* **ABOUT THIS TASK**
Reproduce the entries shown below only from the line with "## 🌍 Idiomas" down to the line with "Drivers License Exam", keeping both end lines and copying each one exactly.

-- Opening Marker --

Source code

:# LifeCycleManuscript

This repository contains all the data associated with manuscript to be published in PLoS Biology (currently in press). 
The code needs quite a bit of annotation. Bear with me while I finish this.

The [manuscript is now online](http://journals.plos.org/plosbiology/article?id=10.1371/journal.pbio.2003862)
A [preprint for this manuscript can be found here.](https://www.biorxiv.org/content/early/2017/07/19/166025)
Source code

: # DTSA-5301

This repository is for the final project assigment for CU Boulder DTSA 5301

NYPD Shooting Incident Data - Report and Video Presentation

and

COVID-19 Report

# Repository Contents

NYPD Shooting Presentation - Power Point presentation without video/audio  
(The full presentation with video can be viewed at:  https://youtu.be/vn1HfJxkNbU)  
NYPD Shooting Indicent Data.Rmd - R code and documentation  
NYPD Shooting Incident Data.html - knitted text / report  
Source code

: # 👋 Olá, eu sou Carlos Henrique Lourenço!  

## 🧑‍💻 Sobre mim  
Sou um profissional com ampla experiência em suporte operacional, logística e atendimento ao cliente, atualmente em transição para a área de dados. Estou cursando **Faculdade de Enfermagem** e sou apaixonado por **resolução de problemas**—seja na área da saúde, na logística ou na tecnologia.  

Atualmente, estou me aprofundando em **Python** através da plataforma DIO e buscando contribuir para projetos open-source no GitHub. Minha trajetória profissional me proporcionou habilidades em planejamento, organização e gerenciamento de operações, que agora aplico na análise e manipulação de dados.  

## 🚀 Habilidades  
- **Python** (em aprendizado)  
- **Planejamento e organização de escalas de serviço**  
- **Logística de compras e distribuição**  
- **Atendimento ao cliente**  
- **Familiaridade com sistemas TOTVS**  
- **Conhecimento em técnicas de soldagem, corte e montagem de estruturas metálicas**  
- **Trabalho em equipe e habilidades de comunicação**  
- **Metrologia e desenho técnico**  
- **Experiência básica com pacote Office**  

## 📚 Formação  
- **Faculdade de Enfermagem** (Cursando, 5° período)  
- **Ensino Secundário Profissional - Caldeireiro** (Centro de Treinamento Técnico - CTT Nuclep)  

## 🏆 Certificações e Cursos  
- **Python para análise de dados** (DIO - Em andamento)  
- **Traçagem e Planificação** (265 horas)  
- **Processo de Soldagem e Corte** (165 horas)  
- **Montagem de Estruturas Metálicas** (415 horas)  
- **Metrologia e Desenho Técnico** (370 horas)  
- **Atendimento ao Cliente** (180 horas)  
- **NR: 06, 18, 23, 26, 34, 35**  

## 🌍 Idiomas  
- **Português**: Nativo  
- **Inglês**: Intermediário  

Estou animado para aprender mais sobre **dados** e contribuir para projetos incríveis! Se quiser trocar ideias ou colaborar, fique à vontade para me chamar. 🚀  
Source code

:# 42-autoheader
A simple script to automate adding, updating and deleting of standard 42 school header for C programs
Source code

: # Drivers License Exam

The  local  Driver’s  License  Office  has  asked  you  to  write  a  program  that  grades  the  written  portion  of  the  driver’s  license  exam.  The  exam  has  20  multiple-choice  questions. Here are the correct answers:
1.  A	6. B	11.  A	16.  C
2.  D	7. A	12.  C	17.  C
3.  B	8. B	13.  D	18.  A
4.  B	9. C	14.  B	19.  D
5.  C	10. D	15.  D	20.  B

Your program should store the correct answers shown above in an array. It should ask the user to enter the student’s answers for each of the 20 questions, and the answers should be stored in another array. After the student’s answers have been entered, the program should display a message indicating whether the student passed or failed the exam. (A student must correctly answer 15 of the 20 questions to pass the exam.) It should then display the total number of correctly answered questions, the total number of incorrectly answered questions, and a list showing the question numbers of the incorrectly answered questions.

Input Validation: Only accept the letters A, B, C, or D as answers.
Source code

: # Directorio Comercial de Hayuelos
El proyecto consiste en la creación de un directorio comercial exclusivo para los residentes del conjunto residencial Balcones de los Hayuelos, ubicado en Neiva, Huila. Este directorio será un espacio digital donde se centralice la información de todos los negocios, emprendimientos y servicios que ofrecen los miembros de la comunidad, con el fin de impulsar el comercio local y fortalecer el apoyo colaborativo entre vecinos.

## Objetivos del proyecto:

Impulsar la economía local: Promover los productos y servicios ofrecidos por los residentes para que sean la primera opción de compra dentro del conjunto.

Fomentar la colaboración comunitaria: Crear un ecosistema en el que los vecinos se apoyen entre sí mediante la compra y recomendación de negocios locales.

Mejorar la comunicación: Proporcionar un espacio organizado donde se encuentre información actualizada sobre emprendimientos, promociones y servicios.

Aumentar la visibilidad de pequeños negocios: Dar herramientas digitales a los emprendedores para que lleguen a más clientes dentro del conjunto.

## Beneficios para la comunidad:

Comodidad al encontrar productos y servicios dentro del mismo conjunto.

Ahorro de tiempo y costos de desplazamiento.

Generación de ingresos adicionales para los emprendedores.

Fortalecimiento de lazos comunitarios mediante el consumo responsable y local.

-- Closing Marker --

* **EXERCISE ANSWER**
## 🌍 Idiomas  
- **Português**: Nativo  
- **Inglês**: Intermediário  

Estou animado para aprender mais sobre **dados** e contribuir para projetos incríveis! Se quiser trocar ideias ou colaborar, fique à vontade para me chamar. 🚀  
Source code

:# 42-autoheader
A simple script to automate adding, updating and deleting of standard 42 school header for C programs
Source code

: # Drivers License Exam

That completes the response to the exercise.